## [What you will do]
Retype the listing that follows without a single change.
------ Supplied data ------
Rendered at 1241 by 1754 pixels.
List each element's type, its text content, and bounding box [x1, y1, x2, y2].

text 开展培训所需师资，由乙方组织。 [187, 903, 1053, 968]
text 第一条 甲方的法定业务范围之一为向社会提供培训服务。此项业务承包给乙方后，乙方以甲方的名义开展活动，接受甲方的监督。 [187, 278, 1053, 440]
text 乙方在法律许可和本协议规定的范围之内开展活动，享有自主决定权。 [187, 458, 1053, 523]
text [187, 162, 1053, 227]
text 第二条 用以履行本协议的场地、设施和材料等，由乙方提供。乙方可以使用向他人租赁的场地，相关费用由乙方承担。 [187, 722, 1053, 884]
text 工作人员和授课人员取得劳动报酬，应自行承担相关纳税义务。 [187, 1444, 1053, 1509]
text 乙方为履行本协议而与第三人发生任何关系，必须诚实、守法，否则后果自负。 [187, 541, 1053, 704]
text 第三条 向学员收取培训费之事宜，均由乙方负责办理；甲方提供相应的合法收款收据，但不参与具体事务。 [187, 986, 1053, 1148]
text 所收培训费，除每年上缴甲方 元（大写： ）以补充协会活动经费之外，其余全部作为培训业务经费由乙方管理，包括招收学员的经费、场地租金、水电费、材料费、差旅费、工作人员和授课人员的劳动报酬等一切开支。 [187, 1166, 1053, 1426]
------
## [Written response]
Rendered at 1241 by 1754 pixels.
List each element's type, its text content, and bounding box [x1, y1, x2, y2].

text 开展培训所需师资，由乙方组织。 [187, 903, 1053, 968]
text 第一条 甲方的法定业务范围之一为向社会提供培训服务。此项业务承包给乙方后，乙方以甲方的名义开展活动，接受甲方的监督。 [187, 278, 1053, 440]
text 乙方在法律许可和本协议规定的范围之内开展活动，享有自主决定权。 [187, 458, 1053, 523]
text [187, 162, 1053, 227]
text 第二条 用以履行本协议的场地、设施和材料等，由乙方提供。乙方可以使用向他人租赁的场地，相关费用由乙方承担。 [187, 722, 1053, 884]
text 工作人员和授课人员取得劳动报酬，应自行承担相关纳税义务。 [187, 1444, 1053, 1509]
text 乙方为履行本协议而与第三人发生任何关系，必须诚实、守法，否则后果自负。 [187, 541, 1053, 704]
text 第三条 向学员收取培训费之事宜，均由乙方负责办理；甲方提供相应的合法收款收据，但不参与具体事务。 [187, 986, 1053, 1148]
text 所收培训费，除每年上缴甲方 元（大写： ）以补充协会活动经费之外，其余全部作为培训业务经费由乙方管理，包括招收学员的经费、场地租金、水电费、材料费、差旅费、工作人员和授课人员的劳动报酬等一切开支。 [187, 1166, 1053, 1426]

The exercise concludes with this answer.